When you rent, you are paying your landlord’s mortgage and building equity for him or her. When you pay your own mortgage, you are the beneficiary of increasing equity and eventual outright ownership. As an owner, your payments will one day come to an end, whereas rent payments are forever.
But how do the costs and benefits compare in just the first five years? A rent payment of $1,500 costs you about $90,000 over 5 years. A similar mortgage payment (*assuming average market conditions) enables you to buy a home at a sales price of approximately $250,000 with a down payment of $12,500. At the end of 5 years, your principal loan has been reduced by $21,505. During this time, you also benefited from ongoing appreciation and your home is now worth $312,500. As a homeowner, you are now ahead a net total of $28,495, rather than having spent $90,000 in rent.
*This scenario assumes an interest rate of less than 6% on a 30-year mortgage and 5% yearly home appreciation.
Homeownership is a Good Hedge Against Inflation
While it’s true that some homes appreciate faster than others and some years are better than others, real estate has always been known to keep pace with inflation in the long run. In fact, appreciation rates are usually well ahead of inflation rates, so buying a home is good protection. In general, a home will double in value on average every 7-10 years.
Ownership Offers Tax Advantages
In addition to building equity and benefiting from the reliable appreciation of your home, homeowners also receive tax advantages. Your mortgage interest and real estate taxes are all tax-deductible, which can significantly reduce your effective monthly payment.
Owning a Home Gives You Freedom
When you own your own home, it’s YOURS. You can make improvements or changes knowing they will improve your home’s resale value and put money into YOUR pocket.

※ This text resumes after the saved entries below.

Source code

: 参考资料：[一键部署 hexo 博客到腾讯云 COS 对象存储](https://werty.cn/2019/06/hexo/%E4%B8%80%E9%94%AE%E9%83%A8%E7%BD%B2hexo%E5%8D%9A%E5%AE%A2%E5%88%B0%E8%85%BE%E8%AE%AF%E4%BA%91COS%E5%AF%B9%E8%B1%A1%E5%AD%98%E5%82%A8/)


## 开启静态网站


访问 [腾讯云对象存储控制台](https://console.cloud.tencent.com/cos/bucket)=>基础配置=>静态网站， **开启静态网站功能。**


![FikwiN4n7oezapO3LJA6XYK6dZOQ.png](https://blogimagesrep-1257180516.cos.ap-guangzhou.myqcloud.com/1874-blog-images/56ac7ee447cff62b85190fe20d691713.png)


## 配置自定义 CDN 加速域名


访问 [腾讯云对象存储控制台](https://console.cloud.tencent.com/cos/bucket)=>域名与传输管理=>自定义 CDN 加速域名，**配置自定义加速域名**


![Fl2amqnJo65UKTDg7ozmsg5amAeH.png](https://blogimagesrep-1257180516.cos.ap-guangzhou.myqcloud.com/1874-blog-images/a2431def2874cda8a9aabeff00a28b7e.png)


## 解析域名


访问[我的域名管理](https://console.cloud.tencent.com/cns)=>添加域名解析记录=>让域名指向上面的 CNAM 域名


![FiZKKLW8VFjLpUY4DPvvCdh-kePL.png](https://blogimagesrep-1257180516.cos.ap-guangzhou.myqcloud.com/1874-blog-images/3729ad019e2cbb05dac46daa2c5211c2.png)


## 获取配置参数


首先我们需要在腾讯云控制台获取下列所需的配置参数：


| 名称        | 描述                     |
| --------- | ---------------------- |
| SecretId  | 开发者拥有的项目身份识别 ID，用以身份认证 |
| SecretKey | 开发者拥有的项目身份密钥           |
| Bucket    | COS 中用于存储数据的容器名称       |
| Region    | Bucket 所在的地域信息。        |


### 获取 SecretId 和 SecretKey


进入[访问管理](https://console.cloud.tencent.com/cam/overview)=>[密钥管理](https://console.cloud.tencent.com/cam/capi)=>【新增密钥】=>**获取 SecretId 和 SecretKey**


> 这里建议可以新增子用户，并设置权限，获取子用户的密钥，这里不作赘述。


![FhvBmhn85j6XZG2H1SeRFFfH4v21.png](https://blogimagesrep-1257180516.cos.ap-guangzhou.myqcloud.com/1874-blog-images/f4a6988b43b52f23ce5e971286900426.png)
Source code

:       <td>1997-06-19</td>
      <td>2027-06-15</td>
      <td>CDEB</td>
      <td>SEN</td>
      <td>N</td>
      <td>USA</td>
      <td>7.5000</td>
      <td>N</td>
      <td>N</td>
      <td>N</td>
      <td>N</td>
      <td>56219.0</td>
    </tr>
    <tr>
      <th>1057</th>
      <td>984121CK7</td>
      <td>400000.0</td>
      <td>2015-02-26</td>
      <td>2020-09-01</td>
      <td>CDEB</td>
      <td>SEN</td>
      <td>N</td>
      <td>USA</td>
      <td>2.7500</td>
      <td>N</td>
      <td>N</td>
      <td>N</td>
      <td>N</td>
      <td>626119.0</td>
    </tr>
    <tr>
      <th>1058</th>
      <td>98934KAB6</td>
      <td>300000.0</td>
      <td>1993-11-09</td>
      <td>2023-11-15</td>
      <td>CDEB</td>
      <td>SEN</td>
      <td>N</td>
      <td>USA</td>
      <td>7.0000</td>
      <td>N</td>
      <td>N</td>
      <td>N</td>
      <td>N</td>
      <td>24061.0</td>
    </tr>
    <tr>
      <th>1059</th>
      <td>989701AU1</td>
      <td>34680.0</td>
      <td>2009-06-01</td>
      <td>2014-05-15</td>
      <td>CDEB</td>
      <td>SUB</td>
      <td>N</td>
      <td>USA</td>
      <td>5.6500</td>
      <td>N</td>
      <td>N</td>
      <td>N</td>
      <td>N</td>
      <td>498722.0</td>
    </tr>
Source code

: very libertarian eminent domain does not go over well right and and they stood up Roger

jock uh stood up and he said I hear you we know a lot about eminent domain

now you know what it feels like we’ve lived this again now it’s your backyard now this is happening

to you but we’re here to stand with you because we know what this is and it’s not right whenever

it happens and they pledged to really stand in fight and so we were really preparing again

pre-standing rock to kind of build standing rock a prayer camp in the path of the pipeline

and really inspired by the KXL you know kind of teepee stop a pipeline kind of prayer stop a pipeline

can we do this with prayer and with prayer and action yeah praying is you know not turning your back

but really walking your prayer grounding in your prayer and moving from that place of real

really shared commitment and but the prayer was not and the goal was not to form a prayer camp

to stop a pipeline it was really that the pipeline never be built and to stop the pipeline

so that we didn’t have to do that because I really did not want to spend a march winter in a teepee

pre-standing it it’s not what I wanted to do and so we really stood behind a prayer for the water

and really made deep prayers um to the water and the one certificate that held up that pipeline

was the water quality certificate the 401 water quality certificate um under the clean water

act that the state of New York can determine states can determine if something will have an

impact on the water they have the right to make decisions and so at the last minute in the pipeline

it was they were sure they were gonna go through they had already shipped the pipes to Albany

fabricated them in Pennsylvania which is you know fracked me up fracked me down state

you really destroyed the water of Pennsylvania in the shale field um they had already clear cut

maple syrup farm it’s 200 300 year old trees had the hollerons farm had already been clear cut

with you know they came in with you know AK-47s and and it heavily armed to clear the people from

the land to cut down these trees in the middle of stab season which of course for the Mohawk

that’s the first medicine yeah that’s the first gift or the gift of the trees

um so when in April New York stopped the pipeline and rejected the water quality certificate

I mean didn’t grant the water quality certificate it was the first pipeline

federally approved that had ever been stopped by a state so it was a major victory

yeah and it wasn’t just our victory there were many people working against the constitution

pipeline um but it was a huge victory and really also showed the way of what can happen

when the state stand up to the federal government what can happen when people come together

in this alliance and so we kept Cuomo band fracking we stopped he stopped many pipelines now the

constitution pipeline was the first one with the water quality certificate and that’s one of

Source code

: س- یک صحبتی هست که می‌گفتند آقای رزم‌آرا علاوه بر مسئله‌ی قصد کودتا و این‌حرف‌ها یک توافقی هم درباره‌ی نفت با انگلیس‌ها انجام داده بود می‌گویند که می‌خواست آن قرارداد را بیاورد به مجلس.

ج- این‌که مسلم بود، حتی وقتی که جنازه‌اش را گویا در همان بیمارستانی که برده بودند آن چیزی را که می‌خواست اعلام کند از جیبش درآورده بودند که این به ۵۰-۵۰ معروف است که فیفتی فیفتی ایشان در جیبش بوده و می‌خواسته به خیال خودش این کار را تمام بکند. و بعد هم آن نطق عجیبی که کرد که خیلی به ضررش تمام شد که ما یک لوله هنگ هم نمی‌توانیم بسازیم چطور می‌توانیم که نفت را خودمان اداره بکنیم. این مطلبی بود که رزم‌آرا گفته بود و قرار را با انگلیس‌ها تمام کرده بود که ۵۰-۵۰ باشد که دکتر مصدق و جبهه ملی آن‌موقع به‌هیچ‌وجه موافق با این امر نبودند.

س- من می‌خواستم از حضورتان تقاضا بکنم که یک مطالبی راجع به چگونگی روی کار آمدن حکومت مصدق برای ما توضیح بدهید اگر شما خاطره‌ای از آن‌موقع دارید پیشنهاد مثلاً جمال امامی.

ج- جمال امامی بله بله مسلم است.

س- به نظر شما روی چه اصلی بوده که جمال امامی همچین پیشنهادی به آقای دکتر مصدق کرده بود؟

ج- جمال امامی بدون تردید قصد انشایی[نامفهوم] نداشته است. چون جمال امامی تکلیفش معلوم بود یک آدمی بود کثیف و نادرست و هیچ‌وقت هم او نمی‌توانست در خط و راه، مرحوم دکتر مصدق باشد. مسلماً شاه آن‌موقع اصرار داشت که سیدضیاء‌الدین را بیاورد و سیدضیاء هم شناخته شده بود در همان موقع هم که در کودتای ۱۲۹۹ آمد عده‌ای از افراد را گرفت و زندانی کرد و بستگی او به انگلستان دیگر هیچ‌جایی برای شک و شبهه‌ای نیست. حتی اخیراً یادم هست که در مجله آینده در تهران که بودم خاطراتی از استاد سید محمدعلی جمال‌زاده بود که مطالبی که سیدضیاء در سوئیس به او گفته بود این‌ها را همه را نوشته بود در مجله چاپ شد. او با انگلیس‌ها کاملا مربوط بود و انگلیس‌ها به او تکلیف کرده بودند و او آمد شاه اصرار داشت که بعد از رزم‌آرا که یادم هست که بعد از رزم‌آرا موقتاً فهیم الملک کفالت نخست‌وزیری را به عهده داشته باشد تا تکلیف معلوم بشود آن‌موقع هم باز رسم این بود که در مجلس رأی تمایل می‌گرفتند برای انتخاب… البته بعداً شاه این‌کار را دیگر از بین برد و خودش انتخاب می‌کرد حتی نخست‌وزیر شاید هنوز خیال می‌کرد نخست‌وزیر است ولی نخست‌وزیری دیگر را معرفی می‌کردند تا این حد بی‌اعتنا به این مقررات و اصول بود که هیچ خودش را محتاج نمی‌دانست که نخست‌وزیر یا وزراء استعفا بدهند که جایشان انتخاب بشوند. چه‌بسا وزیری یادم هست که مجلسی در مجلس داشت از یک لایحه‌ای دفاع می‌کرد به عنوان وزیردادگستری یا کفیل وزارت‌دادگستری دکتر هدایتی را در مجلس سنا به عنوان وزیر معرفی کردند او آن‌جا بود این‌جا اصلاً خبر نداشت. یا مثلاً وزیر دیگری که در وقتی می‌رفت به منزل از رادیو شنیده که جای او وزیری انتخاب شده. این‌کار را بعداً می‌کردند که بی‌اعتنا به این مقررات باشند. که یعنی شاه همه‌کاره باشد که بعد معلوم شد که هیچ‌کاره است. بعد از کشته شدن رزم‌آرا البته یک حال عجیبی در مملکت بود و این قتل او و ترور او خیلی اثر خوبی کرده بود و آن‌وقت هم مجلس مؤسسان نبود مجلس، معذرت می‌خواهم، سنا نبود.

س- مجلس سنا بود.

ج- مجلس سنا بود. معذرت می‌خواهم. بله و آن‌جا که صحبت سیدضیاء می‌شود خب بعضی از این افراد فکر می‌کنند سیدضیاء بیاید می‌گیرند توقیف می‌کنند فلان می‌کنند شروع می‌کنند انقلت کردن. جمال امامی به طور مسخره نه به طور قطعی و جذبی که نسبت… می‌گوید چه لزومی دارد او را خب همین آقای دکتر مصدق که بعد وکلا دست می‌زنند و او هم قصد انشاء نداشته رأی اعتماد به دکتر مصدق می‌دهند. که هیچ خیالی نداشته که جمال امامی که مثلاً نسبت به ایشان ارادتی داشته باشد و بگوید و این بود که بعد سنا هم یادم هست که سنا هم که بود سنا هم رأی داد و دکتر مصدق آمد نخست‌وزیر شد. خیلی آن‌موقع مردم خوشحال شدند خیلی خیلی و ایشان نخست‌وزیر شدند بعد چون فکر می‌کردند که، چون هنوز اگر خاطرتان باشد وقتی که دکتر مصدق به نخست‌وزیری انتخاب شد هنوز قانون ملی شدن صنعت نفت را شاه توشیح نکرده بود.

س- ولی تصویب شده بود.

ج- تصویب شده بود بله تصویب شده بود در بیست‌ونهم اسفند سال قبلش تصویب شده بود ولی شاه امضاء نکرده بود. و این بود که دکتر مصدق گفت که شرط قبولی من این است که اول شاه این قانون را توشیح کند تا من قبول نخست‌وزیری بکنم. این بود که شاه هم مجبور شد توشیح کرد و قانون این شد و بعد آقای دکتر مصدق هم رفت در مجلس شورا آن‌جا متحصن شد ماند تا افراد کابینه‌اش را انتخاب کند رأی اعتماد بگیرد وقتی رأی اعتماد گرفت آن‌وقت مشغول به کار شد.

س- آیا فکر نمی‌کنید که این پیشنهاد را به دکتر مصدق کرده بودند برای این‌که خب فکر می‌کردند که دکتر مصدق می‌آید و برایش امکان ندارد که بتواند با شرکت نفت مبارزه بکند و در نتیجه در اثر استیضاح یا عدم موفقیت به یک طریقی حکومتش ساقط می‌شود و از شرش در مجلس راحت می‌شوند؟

When SHOULD you Rent, and Not Buy?
If you’re planning to sell, upgrade, or move within the next 5 years, renting may make more sense for you. Selling costs typically average about 8% of the sale price. Therefore, if your home hasn’t appreciated at least that amount, you could lose money by selling within the first 5 years. You also need to consider the amount you’ll pay toward the principal loan in the initial years of homeownership. Since mortgages are structured so that you pay much more interest in the first few years, it typically takes owners 5 years before enough progress is made on the principal loan to make ownership a better deal than renting.